As we head into the 2013-14 season, Raffi Torres will be getting his first full campaign with the San Jose Sharks underway, having been traded to the club at last year’s trade deadline. Torres has already restated what he has said in the past regarding his style of play, which he is working on changing.
We heard from Torres prior to last year that he was aiming to change his style to a more controlled mode. He did a relatively decent job of that during the shortened regular season, before he was suspended for the remainder of the first round of the playoffs after popping Jarret Stoll in the head with his shoulder. Typical.
That season came on the heels of his absolutely brutal head shot to the dome of Marian Hossa, who dealt with some serious concussion symptoms for much of the time that the league was locked out, which earned Torres a pretty lengthy suspension. But until we see him do it over an extended period of time, there’s no reason to believe that Torres has changed his ways.
This is a guy that is on a level with Matt Cooke and others that simply play within a style that would be classified as anything but safe. When Torres is on the ice, players have their heads up. To a certain extent, that’s what you want from a guy like Torres. He’s the enforcer. But at the same time, his play goes far beyond the limits that it should.

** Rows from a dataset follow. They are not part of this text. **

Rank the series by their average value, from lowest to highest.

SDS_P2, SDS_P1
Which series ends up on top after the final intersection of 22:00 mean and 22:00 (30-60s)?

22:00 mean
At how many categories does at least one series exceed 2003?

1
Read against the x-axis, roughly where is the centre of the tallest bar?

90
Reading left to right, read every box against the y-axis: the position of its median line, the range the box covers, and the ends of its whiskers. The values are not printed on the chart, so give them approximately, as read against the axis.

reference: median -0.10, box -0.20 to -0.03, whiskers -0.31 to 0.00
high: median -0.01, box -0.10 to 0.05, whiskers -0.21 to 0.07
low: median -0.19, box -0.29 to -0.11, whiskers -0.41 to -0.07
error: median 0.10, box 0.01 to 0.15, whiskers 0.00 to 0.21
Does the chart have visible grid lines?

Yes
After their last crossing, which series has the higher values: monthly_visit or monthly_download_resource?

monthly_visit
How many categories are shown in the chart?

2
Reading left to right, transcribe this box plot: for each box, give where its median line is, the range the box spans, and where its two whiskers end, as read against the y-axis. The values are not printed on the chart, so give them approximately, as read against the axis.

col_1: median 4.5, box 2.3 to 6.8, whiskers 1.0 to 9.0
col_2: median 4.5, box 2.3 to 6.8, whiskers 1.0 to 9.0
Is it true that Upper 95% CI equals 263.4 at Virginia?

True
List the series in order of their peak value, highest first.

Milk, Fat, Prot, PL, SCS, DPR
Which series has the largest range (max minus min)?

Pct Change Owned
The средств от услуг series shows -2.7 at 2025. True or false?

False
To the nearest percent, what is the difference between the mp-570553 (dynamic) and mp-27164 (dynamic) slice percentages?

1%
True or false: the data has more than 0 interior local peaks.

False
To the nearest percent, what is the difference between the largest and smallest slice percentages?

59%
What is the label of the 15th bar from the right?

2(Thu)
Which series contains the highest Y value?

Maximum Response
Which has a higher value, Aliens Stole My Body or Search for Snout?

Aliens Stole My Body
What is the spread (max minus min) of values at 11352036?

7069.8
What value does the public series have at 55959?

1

Which is why there’s reason to believe him when he once again says that he’s trying to change his ways. This is a guy that has been suspended or fined more times than many care to count over the course of his career. Every time you think that he’s capable of being an asset, he catches somebody with an illegal hit, just as he did in the playoffs.
The Sharks think they have an asset with Torres, which is why they signed him to a three-year deal. They might be right, to a certain extent. But when you have a guy that is a risk to draw a fine or suspension that will cost your team on any given shift, is it really worth it? We’ll see.